## Exercise
Could you put every line of the items below into a Markdown table with the columns "Row" and "Item line," numbering each row and skipping blank lines? Leave the pictures out of your answer.
##########
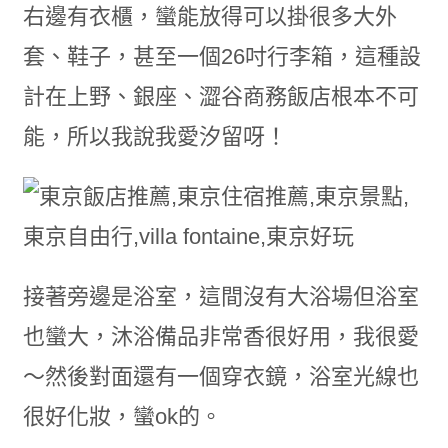
右邊有衣櫃，蠻能放得可以掛很多大外
套、鞋子，甚至一個26吋行李箱，這種設
計在上野、銀座、澀谷商務飯店根本不可
能，所以我說我愛汐留呀！
接著旁邊是浴室，這間沒有大浴場但浴室
也蠻大，沐浴備品非常香很好用，我很愛
～然後對面還有一個穿衣鏡，浴室光線也
很好化妝，蠻ok的。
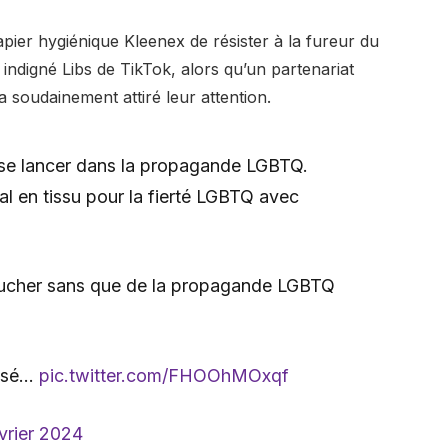
apier hygiénique Kleenex de résister à la fureur du
indigné Libs de TikTok, alors qu’un partenariat
a soudainement attiré leur attention.
 se lancer dans la propagande LGBTQ.
l en tissu pour la fierté LGBTQ avec
cher sans que de la propagande LGBTQ
lisé…
pic.twitter.com/FHOOhMOxqf
vrier 2024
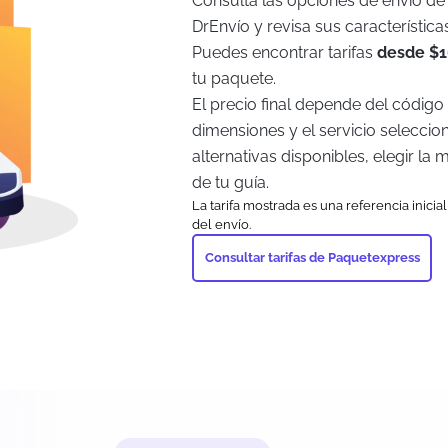
Consulta las opciones de envío d
DrEnvío y revisa sus característic
Puedes encontrar tarifas
desde $
tu paquete.
El precio final depende del código 
dimensiones y el servicio seleccio
alternativas disponibles, elegir la
de tu guía.
La tarifa mostrada es una referencia inici
del envío.
Consultar tarifas de Paquetexpress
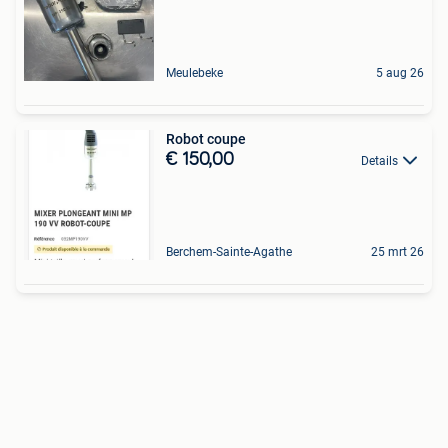
Meulebeke
5 aug 26
Robot coupe
€ 150,00
Details
Berchem-Sainte-Agathe
25 mrt 26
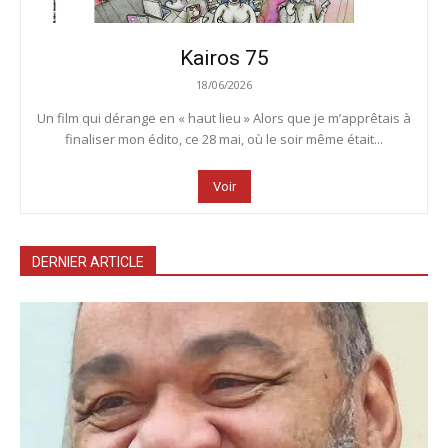
Kairos 75
18/06/2026
Un film qui dérange en « haut lieu » Alors que je m’apprêtais à
finaliser mon édito, ce 28 mai, où le soir même était...
Voir
DERNIER ARTICLE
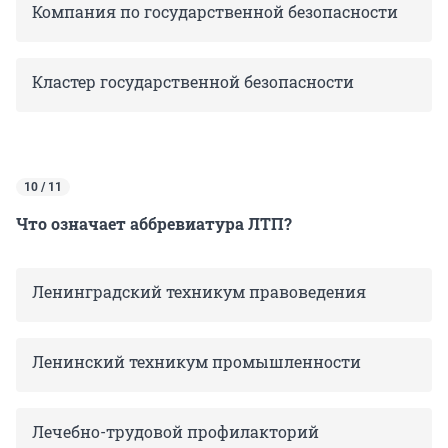
Компания по государственной безопасности
Кластер государственной безопасности
10 / 11
Что означает аббревиатура ЛТП?
Ленинградский техникум правоведения
Ленинский техникум промышленности
Лечебно-трудовой профилакторий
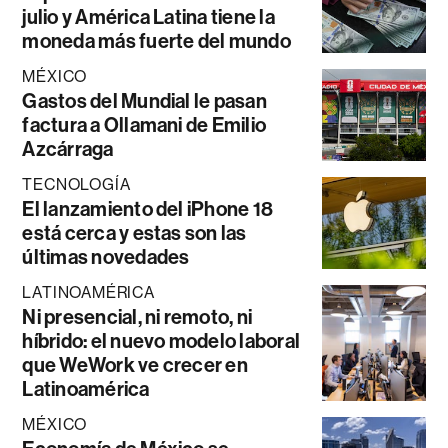
julio y América Latina tiene la
moneda más fuerte del mundo
MÉXICO
Gastos del Mundial le pasan
factura a Ollamani de Emilio
Azcárraga
TECNOLOGÍA
El lanzamiento del iPhone 18
está cerca y estas son las
últimas novedades
LATINOAMÉRICA
Ni presencial, ni remoto, ni
híbrido: el nuevo modelo laboral
que WeWork ve crecer en
Latinoamérica
MÉXICO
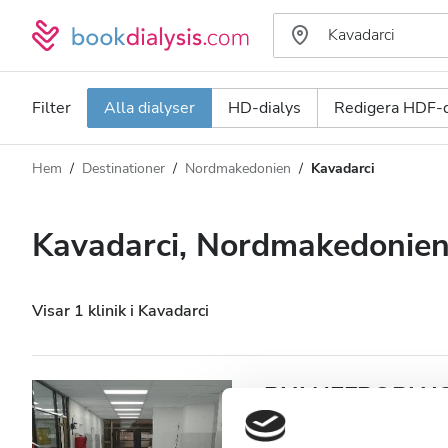
Filter
Alla dialyser
HD-dialys
Redigera HDF-d
Hem
Destinationer
Nordmakedonien
Kavadarci
Dialystyp
Avstånd
Namn
Alla dialyser
Kavadarci, Nordmakedonie
Betyg
HD-dialys
Pris
Redigera HDF-dialys
Visar 1 klinik i Kavadarci
Acceptera
PHI NEFROPLUS
center Kavadarci
Patienter med HIV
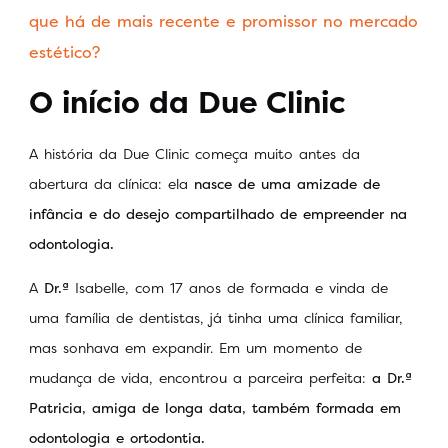
que há de mais recente e promissor no mercado
estético?
O início da Due Clinic
A história da Due Clinic começa muito antes da
abertura da clínica: ela
nasce de uma amizade de
infância e do desejo compartilhado de empreender na
odontologia.
A
Dr.ª
Isabelle, com 17 anos de formada e vinda de
uma família de dentistas, já tinha uma clínica familiar,
mas sonhava em expandir. Em um momento de
mudança de vida, encontrou a parceira perfeita:
a
Dr.ª
Patricia, amiga de longa data, também formada em
odontologia e ortodontia.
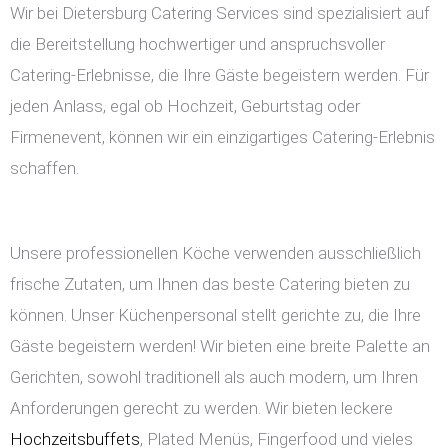
Wir bei Dietersburg Catering Services sind spezialisiert auf
die Bereitstellung hochwertiger und anspruchsvoller
Catering-Erlebnisse, die Ihre Gäste begeistern werden. Für
jeden Anlass, egal ob Hochzeit, Geburtstag oder
Firmenevent, können wir ein einzigartiges Catering-Erlebnis
schaffen.
Unsere professionellen Köche verwenden ausschließlich
frische Zutaten, um Ihnen das beste Catering bieten zu
können. Unser Küchenpersonal stellt gerichte zu, die Ihre
Gäste begeistern werden! Wir bieten eine breite Palette an
Gerichten, sowohl traditionell als auch modern, um Ihren
Anforderungen gerecht zu werden. Wir bieten leckere
Hochzeitsbuffets
, Plated Menüs, Fingerfood und vieles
##########
## Answer
| Row | Item line |
|---|---|
| 1 | 右邊有衣櫃，蠻能放得可以掛很多大外 |
| 2 | 套、鞋子，甚至一個26吋行李箱，這種設 |
| 3 | 計在上野、銀座、澀谷商務飯店根本不可 |
| 4 | 能，所以我說我愛汐留呀！ |
| 5 | 接著旁邊是浴室，這間沒有大浴場但浴室 |
| 6 | 也蠻大，沐浴備品非常香很好用，我很愛 |
| 7 | ～然後對面還有一個穿衣鏡，浴室光線也 |
| 8 | 很好化妝，蠻ok的。 |
| 9 | apier hygiénique Kleenex de résister à la fureur du |
| 10 | indigné Libs de TikTok, alors qu’un partenariat |
| 11 | a soudainement attiré leur attention. |
| 12 |  se lancer dans la propagande LGBTQ. |
| 13 | l en tissu pour la fierté LGBTQ avec |
| 14 | cher sans que de la propagande LGBTQ |
| 15 | lisé… |
| 16 | pic.twitter.com/FHOOhMOxqf |
| 17 | vrier 2024 |
| 18 | Consulta las opciones de envío d |
| 19 | DrEnvío y revisa sus característic |
| 20 | Puedes encontrar tarifas |
| 21 | desde $ |
| 22 | tu paquete. |
| 23 | El precio final depende del código  |
| 24 | dimensiones y el servicio seleccio |
| 25 | alternativas disponibles, elegir la |
| 26 | de tu guía. |
| 27 | La tarifa mostrada es una referencia inici |
| 28 | del envío. |
| 29 | Consultar tarifas de Paquetexpress |
| 30 | Meulebeke |
| 31 | 5 aug 26 |
| 32 | Robot coupe |
| 33 | € 150,00 |
| 34 | Details |
| 35 | Berchem-Sainte-Agathe |
| 36 | 25 mrt 26 |
| 37 | Kairos 75 |
| 38 | 18/06/2026 |
| 39 | Un film qui dérange en « haut lieu » Alors que je m’apprêtais à |
| 40 | finaliser mon édito, ce 28 mai, où le soir même était... |
| 41 | Voir |
| 42 | DERNIER ARTICLE |
| 43 | Компания по государственной безопасности |
| 44 | Кластер государственной безопасности |
| 45 | 10 / 11 |
| 46 | Что означает аббревиатура ЛТП? |
| 47 | Ленинградский техникум правоведения |
| 48 | Ленинский техникум промышленности |
| 49 | Лечебно-трудовой профилакторий |
| 50 | julio y América Latina tiene la |
| 51 | moneda más fuerte del mundo |
| 52 | MÉXICO |
| 53 | Gastos del Mundial le pasan |
| 54 | factura a Ollamani de Emilio |
| 55 | Azcárraga |
| 56 | TECNOLOGÍA |
| 57 | El lanzamiento del iPhone 18 |
| 58 | está cerca y estas son las |
| 59 | últimas novedades |
| 60 | LATINOAMÉRICA |
| 61 | Ni presencial, ni remoto, ni |
| 62 | híbrido: el nuevo modelo laboral |
| 63 | que WeWork ve crecer en |
| 64 | Latinoamérica |
| 65 | MÉXICO |
| 66 | Filter |
| 67 | Alla dialyser |
| 68 | HD-dialys |
| 69 | Redigera HDF-d |
| 70 | Hem |
| 71 | Destinationer |
| 72 | Nordmakedonien |
| 73 | Kavadarci |
| 74 | Dialystyp |
| 75 | Avstånd |
| 76 | Namn |
| 77 | Alla dialyser |
| 78 | Kavadarci, Nordmakedonie |
| 79 | Betyg |
| 80 | HD-dialys |
| 81 | Pris |
| 82 | Redigera HDF-dialys |
| 83 | Visar 1 klinik i Kavadarci |
| 84 | Acceptera |
| 85 | PHI NEFROPLUS |
| 86 | center Kavadarci |
| 87 | Patienter med HIV |
| 88 | que há de mais recente e promissor no mercado |
| 89 | estético? |
| 90 | O início da Due Clinic |
| 91 | A história da Due Clinic começa muito antes da |
| 92 | abertura da clínica: ela |
| 93 | nasce de uma amizade de |
| 94 | infância e do desejo compartilhado de empreender na |
| 95 | odontologia. |
| 96 | A |
| 97 | Dr.ª |
| 98 | Isabelle, com 17 anos de formada e vinda de |
| 99 | uma família de dentistas, já tinha uma clínica familiar, |
| 100 | mas sonhava em expandir. Em um momento de |
| 101 | mudança de vida, encontrou a parceira perfeita: |
| 102 | a |
| 103 | Dr.ª |
| 104 | Patricia, amiga de longa data, também formada em |
| 105 | odontologia e ortodontia. |
| 106 | Wir bei Dietersburg Catering Services sind spezialisiert auf |
| 107 | die Bereitstellung hochwertiger und anspruchsvoller |
| 108 | Catering-Erlebnisse, die Ihre Gäste begeistern werden. Für |
| 109 | jeden Anlass, egal ob Hochzeit, Geburtstag oder |
| 110 | Firmenevent, können wir ein einzigartiges Catering-Erlebnis |
| 111 | schaffen. |
| 112 | Unsere professionellen Köche verwenden ausschließlich |
| 113 | frische Zutaten, um Ihnen das beste Catering bieten zu |
| 114 | können. Unser Küchenpersonal stellt gerichte zu, die Ihre |
| 115 | Gäste begeistern werden! Wir bieten eine breite Palette an |
| 116 | Gerichten, sowohl traditionell als auch modern, um Ihren |
| 117 | Anforderungen gerecht zu werden. Wir bieten leckere |
| 118 | Hochzeitsbuffets |
| 119 | , Plated Menüs, Fingerfood und vieles |